**Assignment 1:** In the tips on setting up an idb for hvix64.exe, which keyboard shortcut parses a C header file?
**Assignment 2:** Pick up the tips on setting up an idb for the hypervisor hvix64.exe after their last sentence and continue them.

:: Excerpt provided ::

Before we’ll get our hands dirty with debugging, it could be useful to have a basic idb for the hypervisor, hvix64.exe. Here are a few tips to help set it up.

  1. Download vmx.h and hvgdk.h (from WDK), and load them. These headers include some important structures, enums, constants, etc. To load the header files, go to File -> LoadFile -> Parse C header file (ctrl+F9). With this, we can then define immediate values as their vmx names, so functions handling VT-x logic will be much prettier when you reach them. For example:
  2. Define the hypercalls table, hypercall structure and hypercall group enum. There is a public repo that is a bit outdated, but it’ll certainly help you start. Also, the TLFS contains detailed documentation over most of the hypercalls.
  3. Find the important entry point functions that are accessible from partitions. The basic ones being the read/write MSR handlers, vmexit handler, etc. I highly recommend defining all the read/write VMCS functions, as these are used frequently in the binary.
  4. Other standard library functions like memcmp, memcpy, strstr can easily be revealed by diffing hvix64.exe against ntoskrnl.exe. This is a common trick used by many Hyper-V researchers (for example, here and here).

:::
:: Dataset content ::

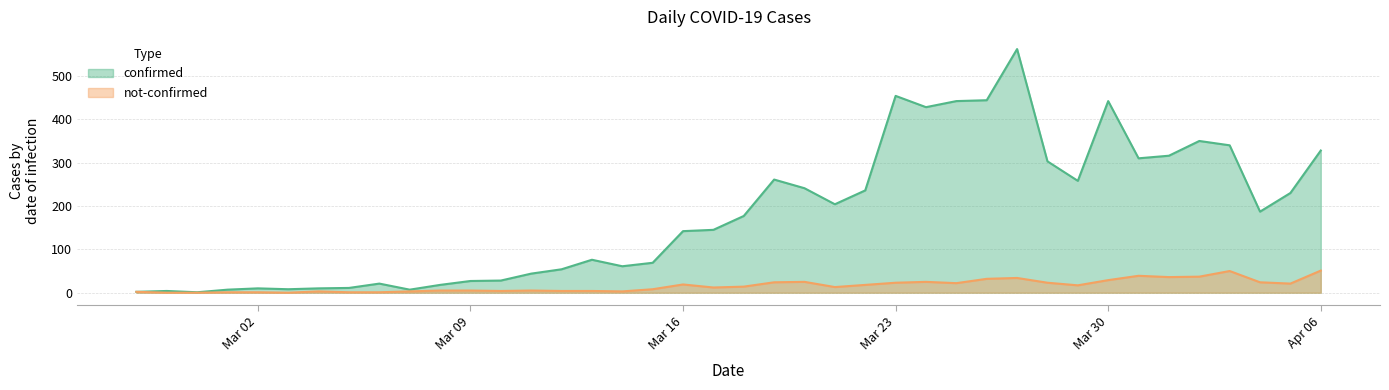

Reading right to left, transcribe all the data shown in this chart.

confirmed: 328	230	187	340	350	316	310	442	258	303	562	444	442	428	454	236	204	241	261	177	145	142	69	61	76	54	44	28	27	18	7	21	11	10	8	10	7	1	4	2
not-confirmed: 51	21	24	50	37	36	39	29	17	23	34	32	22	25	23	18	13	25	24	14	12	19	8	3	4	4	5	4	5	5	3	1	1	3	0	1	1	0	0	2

:::

**Answer 1:** Ctrl+F9

**Answer 2:**
  5. You will probably notice accesses to different structures pointed by the primary gs structure. Those structures signify the current state (e.g. the current running partition, the current virtual processor, etc.). For instance, most hypercalls check if the caller has permissions to perform the hypercall, by testing permissions flags in the gs:CurrentPartition structure. Another example can be seen in the previous screenshot: we can see the use of CurrentVMCS structure (taken from gs as well), when the processor doesn’t support the relevant enlightenment features. There are offsets for other important structures, such as CurrentPartition, CpuIndex and CurrentVP (Virtual Processor). Those offsets change between different builds, but it’s very easy to find them.

For unknown hypercalls, it’s probably easier to find the callers in ntos and start from there. In ntos there is a wrapper function for each hypercall, which sets up the environment and calls a generic hypercall wrapper (nt!HvcallCodeVa), which simply issues a vmcall instruction.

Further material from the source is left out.